>> Begin TEXT EXCERPT
It’s easy to look at Gran Torino -- which comes from a salty, likable screenplay by Nick Schenck, apparently written, according to Richard Corliss, without Clint in mind -- and dig out all the Dirty Harry connections, ending with kudos to Eastwood for reversing them -- which is, in a way, what I’ve been sort of doing so far in this review so far. But, despite the obvious mellowing and self-criticism, I’ve always thought Dirty harry and the Dollars Trilogy weren’t as far from Unforgiven and the other late Eastwoods as some of us like to think. Harry wasn’t really a racist and the Man may not have had a Name, but he had a code.

Gran Torino, seems in some ways a bid to re-establish Clint the star after that four year hiatus, and I think it will. The movie, Eastwood‘s second directorial effort this year, is less well-written than Changeling was and less surprising or original as a story. But, with Eastwood calling the shots, it’s another fine piece of moviemaking: lean and tough and laid out with an almost merciless clarity. It’s also more of a comedy than he’s done in a while. All in the Family and Archie Bunker parallels have been popping up in the reviews as often as Dirty Harry allusions, and the mostly amateur Hmong cast -- as well as old pros like John Carroll Lynch as Walt’s equally foul-mouthed barber buddy -- give good understated natural performances too. Especially Her.
>> End TEXT EXCERPT
>> Begin SUPPLIED RECORDS
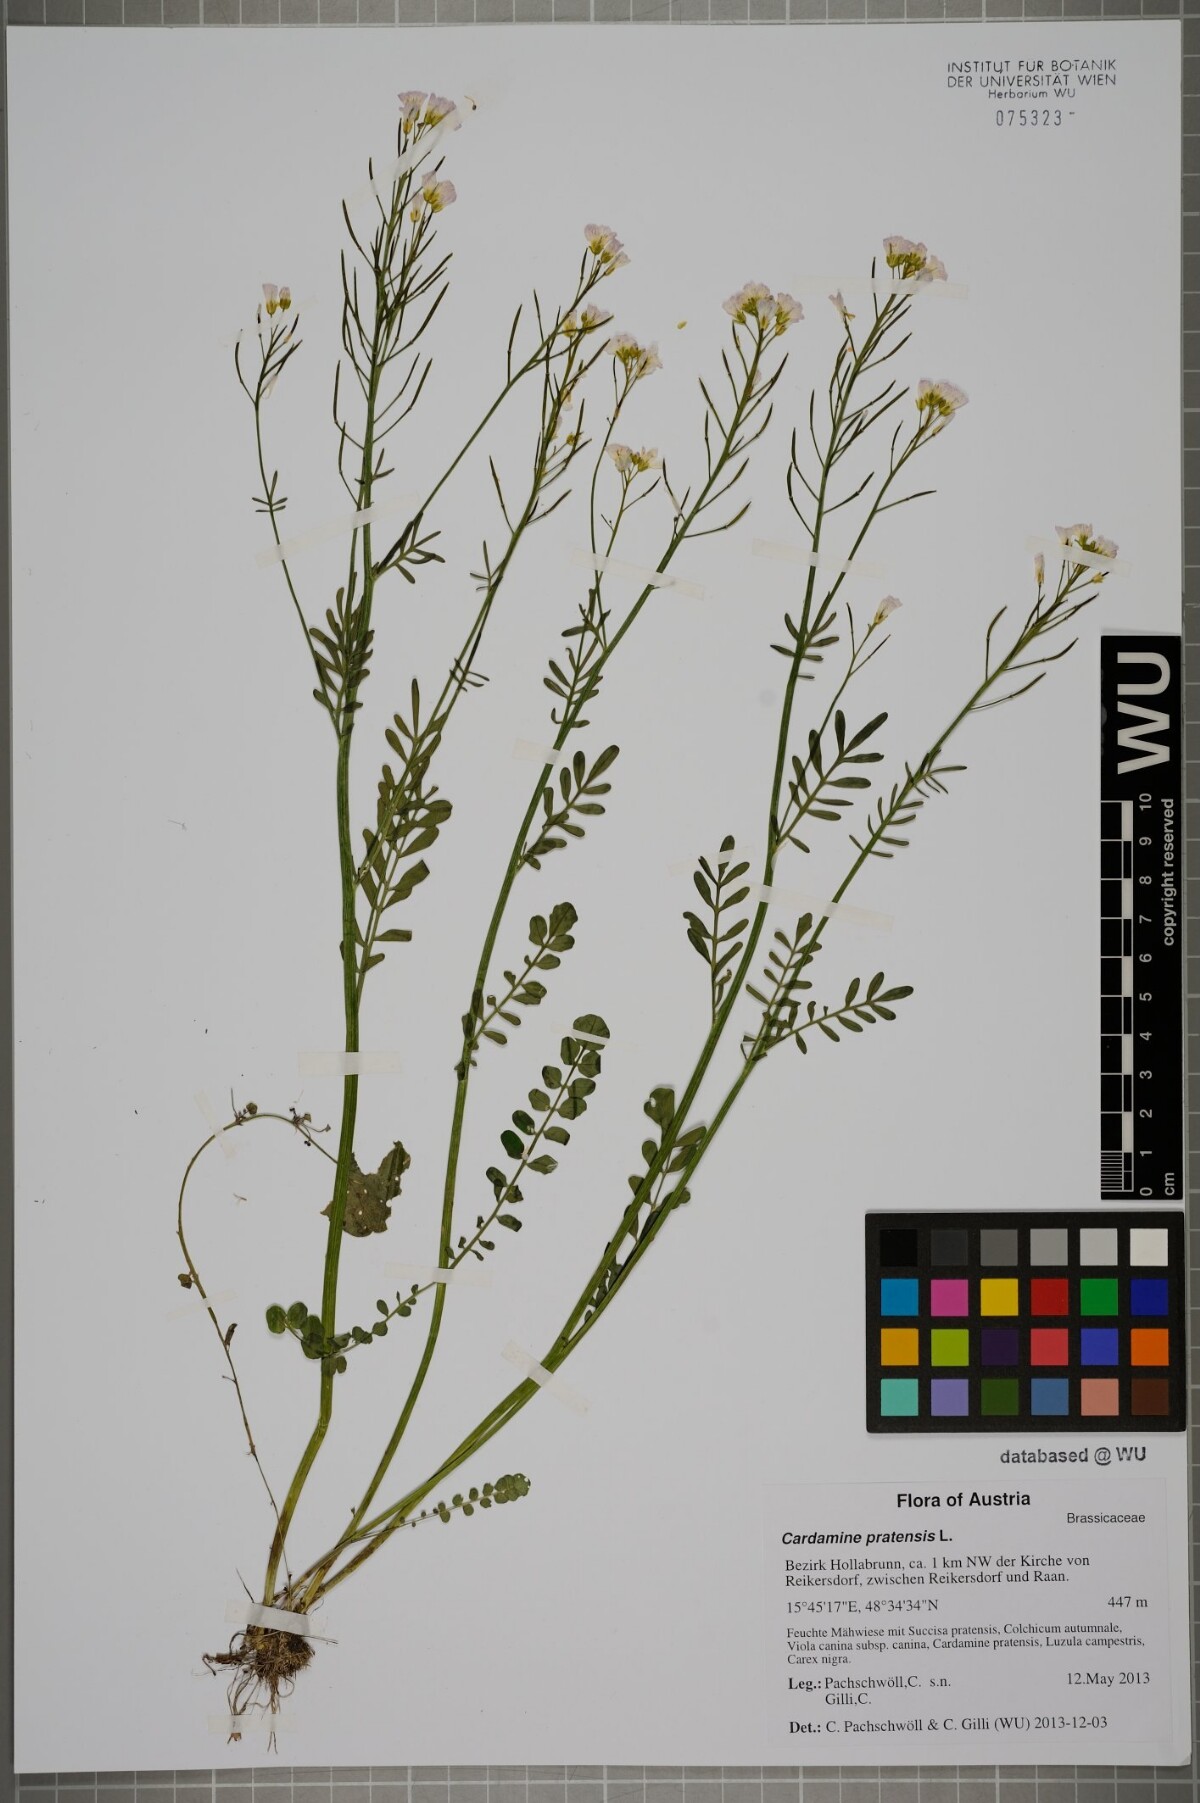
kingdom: Plantae
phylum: Tracheophyta
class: Magnoliopsida
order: Brassicales
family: Brassicaceae
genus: Cardamine
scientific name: Cardamine pratensis
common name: Cuckoo flower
>> End SUPPLIED RECORDS
WHAT YOU NEED TO DO:
Answer these questions about the Gran Torino review:
1. Who wrote the screenplay for Gran Torino?
2. Which Eastwood film is described as better written than Gran Torino?
3. Which actor plays Walt's barber friend?

RESULT BELOW:
1. Nick Schenck
2. Changeling
3. John Carroll Lynch